Importantly, Dr. Kirkaldy-Willis notes that once an adjustment breaks the adhesion, they will often reform to create the same degree of adverse joint mechanical function. His solution, as documented in his 1985 study above (2), is that the patient be adjusted daily for two to three weeks, at a minimum. His study included prior chiropractic failures, and he attributed the success of the new chiropractic intervention to daily spinal adjusting for two to three weeks. Dr. Kirkalady-Willis states:

“However, the gain in mobility must be maintained during this period to prevent further adhesion formation.”

“In our experience, anything less than two weeks of daily manipulation is inadequate for chronic low back pain patients.”

It is chiropractically important to understand that the intervertebral disc and facet capsules (and other tissues) are innervated with mechanically sensitive nerves that communicate with the central nervous system. These nerves tell the CNS about the mechanical status of spinal function and alignment of the spine, as well as controlling local neuromuscular reflexes and the Pain Gate. Undoubtedly, chiropractic adjustments influence these nerves both during an adjustment and afterwards as a consequence of improved biomechanical function and posture.

REFERENCES:

  1. In Memoriam, A Tribute to William Kirkaldy-Willis; Spine; Vol. 31; No. 18; Aug. 15, 2006; pp. 2034-2035.
  2. Kirkaldy-Willis WH and Cassidy JD; Spinal Manipulation in the Treatment of Low back Pain; Canadian Family Physician; March 1985, Vol. 31, pp. 535-540.
  3. Melzack R, Wall P; Pain mechanisms: a new theory; Science; November 19, 1965;150(3699); pp. 971-979.
  4. John Nolte, The Human Brain, Mosby Year Book, 1993, p. 139.
  5. John Nolte, The Human Brain, Mosby Year Book, 1999, p. 203.
  6. Eric Kandel, James Schwartz, Thomas Jessell, Principles of Neural Science.
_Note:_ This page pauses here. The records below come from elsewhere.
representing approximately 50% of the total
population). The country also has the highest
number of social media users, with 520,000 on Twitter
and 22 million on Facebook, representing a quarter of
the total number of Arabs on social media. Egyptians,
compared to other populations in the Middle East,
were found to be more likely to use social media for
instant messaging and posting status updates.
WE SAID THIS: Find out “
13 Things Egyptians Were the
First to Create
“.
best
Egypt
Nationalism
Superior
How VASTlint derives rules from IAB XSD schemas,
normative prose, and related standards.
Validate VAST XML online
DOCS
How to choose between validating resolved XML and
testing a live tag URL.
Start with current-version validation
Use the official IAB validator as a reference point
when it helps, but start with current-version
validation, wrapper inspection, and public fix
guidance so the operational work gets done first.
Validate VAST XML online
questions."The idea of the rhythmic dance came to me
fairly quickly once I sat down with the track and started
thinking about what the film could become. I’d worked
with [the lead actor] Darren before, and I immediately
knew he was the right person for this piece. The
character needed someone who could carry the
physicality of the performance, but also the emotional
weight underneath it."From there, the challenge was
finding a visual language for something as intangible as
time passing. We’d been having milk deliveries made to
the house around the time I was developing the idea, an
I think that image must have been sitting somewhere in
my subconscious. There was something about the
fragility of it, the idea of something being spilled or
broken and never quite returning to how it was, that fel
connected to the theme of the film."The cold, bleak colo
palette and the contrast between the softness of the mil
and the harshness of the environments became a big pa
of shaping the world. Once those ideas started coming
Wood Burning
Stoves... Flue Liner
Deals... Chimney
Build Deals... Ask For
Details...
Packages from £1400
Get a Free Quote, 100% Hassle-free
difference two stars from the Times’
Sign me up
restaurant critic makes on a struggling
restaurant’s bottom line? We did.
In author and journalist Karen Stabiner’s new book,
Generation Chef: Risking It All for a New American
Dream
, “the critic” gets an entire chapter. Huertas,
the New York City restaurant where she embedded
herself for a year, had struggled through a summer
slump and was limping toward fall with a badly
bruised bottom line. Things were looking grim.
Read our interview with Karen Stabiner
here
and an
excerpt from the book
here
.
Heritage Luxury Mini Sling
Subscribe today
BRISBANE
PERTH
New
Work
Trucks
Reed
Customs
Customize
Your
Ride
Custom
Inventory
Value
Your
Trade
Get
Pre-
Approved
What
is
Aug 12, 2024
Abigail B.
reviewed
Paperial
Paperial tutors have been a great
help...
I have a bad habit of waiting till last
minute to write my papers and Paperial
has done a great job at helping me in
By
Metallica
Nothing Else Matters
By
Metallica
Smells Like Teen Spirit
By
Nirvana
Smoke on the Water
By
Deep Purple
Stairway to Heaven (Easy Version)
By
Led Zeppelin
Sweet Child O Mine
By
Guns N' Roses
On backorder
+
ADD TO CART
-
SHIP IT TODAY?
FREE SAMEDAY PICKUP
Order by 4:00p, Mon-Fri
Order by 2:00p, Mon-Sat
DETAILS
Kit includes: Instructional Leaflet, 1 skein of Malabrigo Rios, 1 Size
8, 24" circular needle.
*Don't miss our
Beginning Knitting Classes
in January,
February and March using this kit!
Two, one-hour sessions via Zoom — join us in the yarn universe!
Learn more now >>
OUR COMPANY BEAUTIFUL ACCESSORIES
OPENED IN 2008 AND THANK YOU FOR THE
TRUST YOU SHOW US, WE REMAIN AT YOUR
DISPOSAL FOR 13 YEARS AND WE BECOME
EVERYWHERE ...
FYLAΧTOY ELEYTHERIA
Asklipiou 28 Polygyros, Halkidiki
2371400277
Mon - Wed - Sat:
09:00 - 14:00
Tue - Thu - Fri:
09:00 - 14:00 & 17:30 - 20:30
McGraw-Hill, 2000, pp. 482-3.
  7. Eric Kandel, James Schwartz, Thomas Jessell, Principles of Neural Science, McGraw-Hill, 2000, pp. 490.
  8. Dickenson AH; Gate Control Theory of Pain Stands the Test of Time; British Journal of Anaesthesia; June 2002; Vol. 88; No. 6; pp. 755-757.
  9. Korr IM; Proprioceptors and somatic dysfunction; Journal of the American Osteopathic Association; March 1975; Vol. 74; No. 6; pp. 683-650.
  10. Mendel T, Wink CS, Zimny ML; Neural elements in human cervical intervertebral discs; Spine; February 1992;17(2):pp. 132-5.
  11. McLain RF; Mechanoreceptor endings in human cervical facet joints; Spine; March 1, 1994;19(5):495-501.
  12. McLain RE, Pickar JG; Mechanoreceptor endings in human thoracic and lumbar facet joints; Spine; January 15, 1998;23(2):168-73.
  13. Roberts S, Eisenstein SM, Menage J, Evans EH, Ashton IK; Mechanoreceptors in intervertebral discs: Morphology, distribution, and neuropeptides; Spine; December 15, 1995;20(24): pp. 2645-51.
  14. Dimitroulias A, Tsonidis C, Natsis K, Venizelos I, Djau SN. Tsitsopoulos P; An immunohistochemical study of mechanoreceptors in lumbar spine intervertebral discs; Journal of Clinical Neuroscience; Volume 17, Issue 6, June 2010, Pages 742-745.